Halim terdiam. Kata-kata Dewi terasa seperti sebuah kunci yang membuka pintu pemikiran yang lebih luas. Selama ini dia terjebak dalam rutinitas yang sudah terprogram. Semua perhitungan yang dibuat oleh komputer dan algoritma tampaknya memberikan jawaban pasti. Namun, apakah benar dunia ini bisa dipahami hanya dengan angka?

“Aku rasa aku paham,” Halim akhirnya berkata. “Mungkin, ada cara lain yang belum aku lihat.”

“Tepat,” jawab Dewi dengan senyum tipis. “Kamu harus keluar dari zona nyaman itu. Dunia ini lebih besar dari yang kita pikirkan.”

Halim memutuskan untuk melangkah lebih jauh. Dia menatap ke luar jendela penthouse, menatap langit Jakarta yang penuh dengan kendaraan terbang, gedung tinggi, dan cahaya neon yang berkilau. Di balik semua itu, ada sesuatu yang lebih besar yang belum dia pahami. Sesuatu yang tidak bisa dijelaskan dengan data atau ramalan.

“Besok, aku akan mencoba hal baru,” bisik Halim pada dirinya sendiri.

Pagi berikutnya, Halim berada di ruang kerja DataVision, tapi kali ini suasana berbeda. Dia tidak lagi duduk terpaku di depan layar, mengamati data dengan cemas. Sebaliknya, ia mulai berpikir lebih kreatif, mencari peluang di luar hitungan angka. Dia mulai merancang sebuah proyek baru, satu yang lebih manusiawi, yang menggabungkan teknologi dengan pilihan-pilihan yang lebih terbuka dan fleksibel.

Namun, di luar sana, di tengah-tengah hiruk-pikuk kota, ada hal yang lebih besar yang sedang menunggunya. Sesuatu yang bahkan lebih rumit dan tak terduga daripada ketidakpastian dalam data yang dia amati. Apa yang akan terjadi jika matahari benar-benar terbenam lebih cepat? Apa yang akan berubah dalam kehidupan manusia jika dunia ini berjalan tidak seperti yang kita harapkan?

Halim menyadari, jawabannya mungkin ada di luar sana, jauh di luar perhitungan dan prediksi yang selama ini dia yakini.

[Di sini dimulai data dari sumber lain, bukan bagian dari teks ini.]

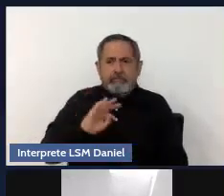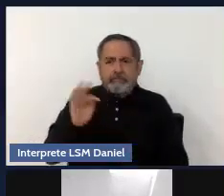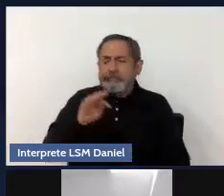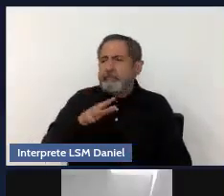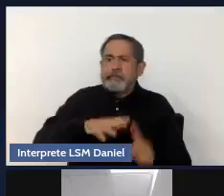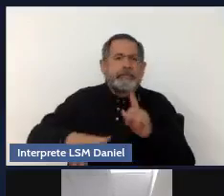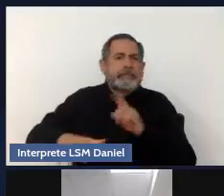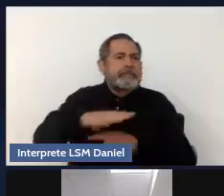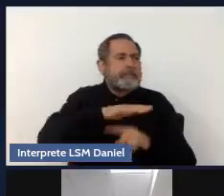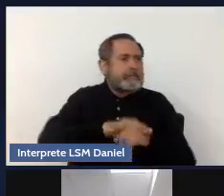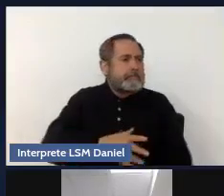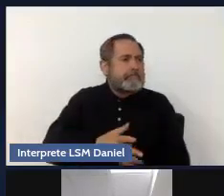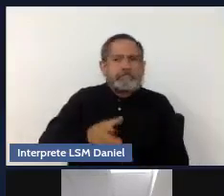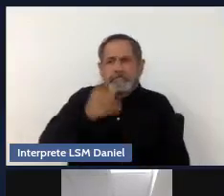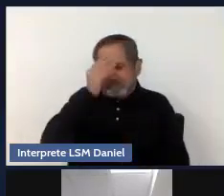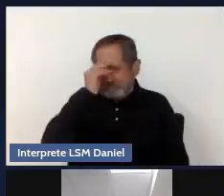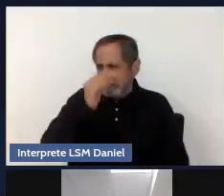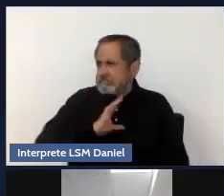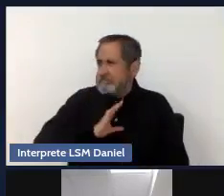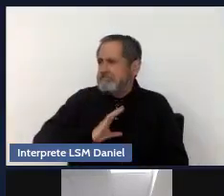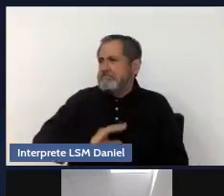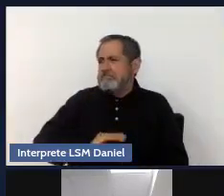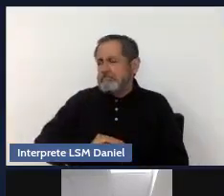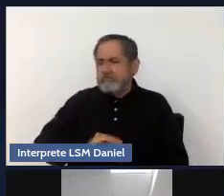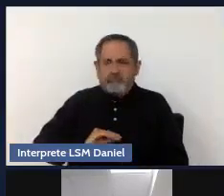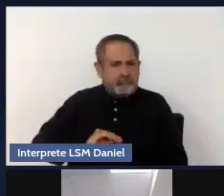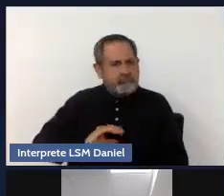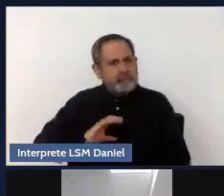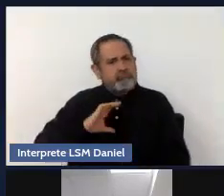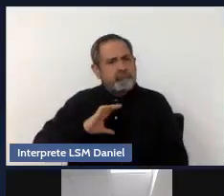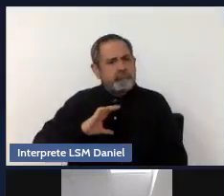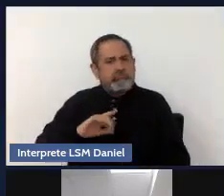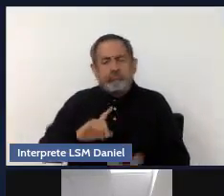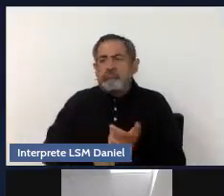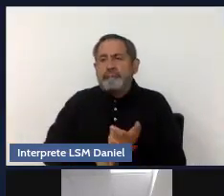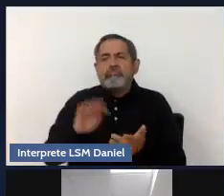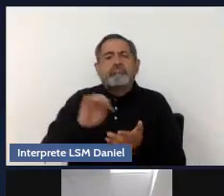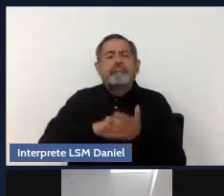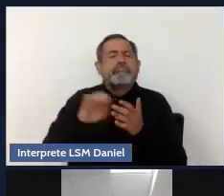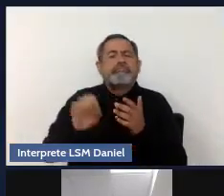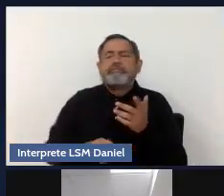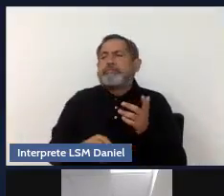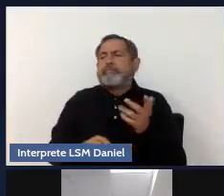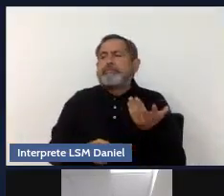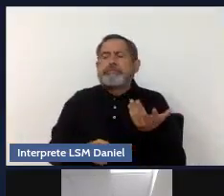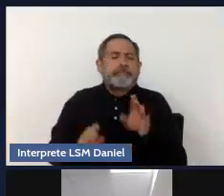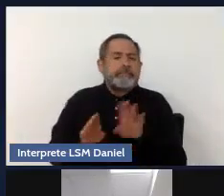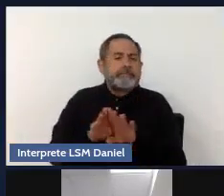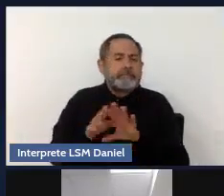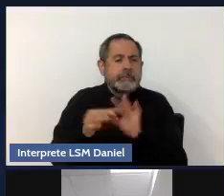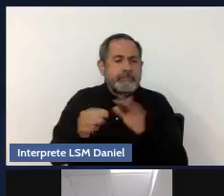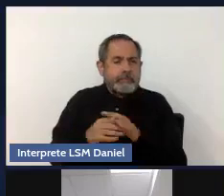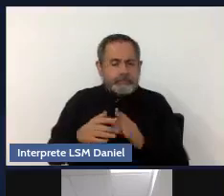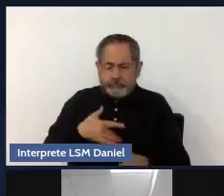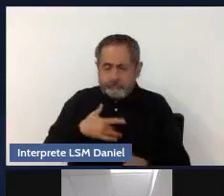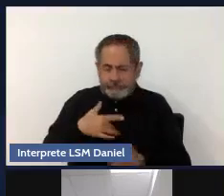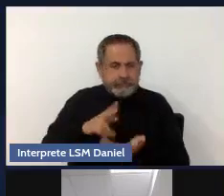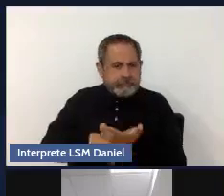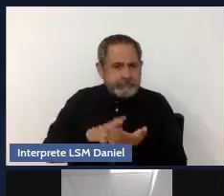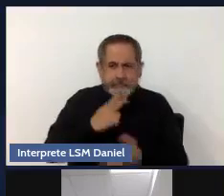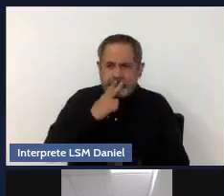primario. El que aprendí a creer, cómo aprendí a valorarme,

Dan mungkin, untuk pertama kalinya, dia siap untuk menemukannya.

 

Di Balik Utopia

Halim duduk di ruang kerjanya yang terang benderang, dikelilingi oleh layar holografis yang memproyeksikan data mentah dan grafik-grafik canggih. Tapi matanya kosong, tidak fokus pada apa pun yang diproyeksikan. Pikirannya melayang jauh. Selama berhari-hari, dia terus berpikir tentang kata-kata Dewi yang menumbuhkan sebuah rasa penasaran yang tak pernah dia rasakan sebelumnya. Bagaimana dunia ini bisa begitu… tidak pasti?

Seperti mesin yang tak pernah berhenti bekerja, tubuh Halim terus bergerak. Jari-jarinya dengan cekatan mengetuk layar, tetapi pikiran dan hatinya terjebak di tempat yang lebih jauh. Sering kali, dia merasa seperti manusia yang diprogram untuk mengikuti arus, namun kini dia mulai meragukan apakah arus itu adalah arah yang benar.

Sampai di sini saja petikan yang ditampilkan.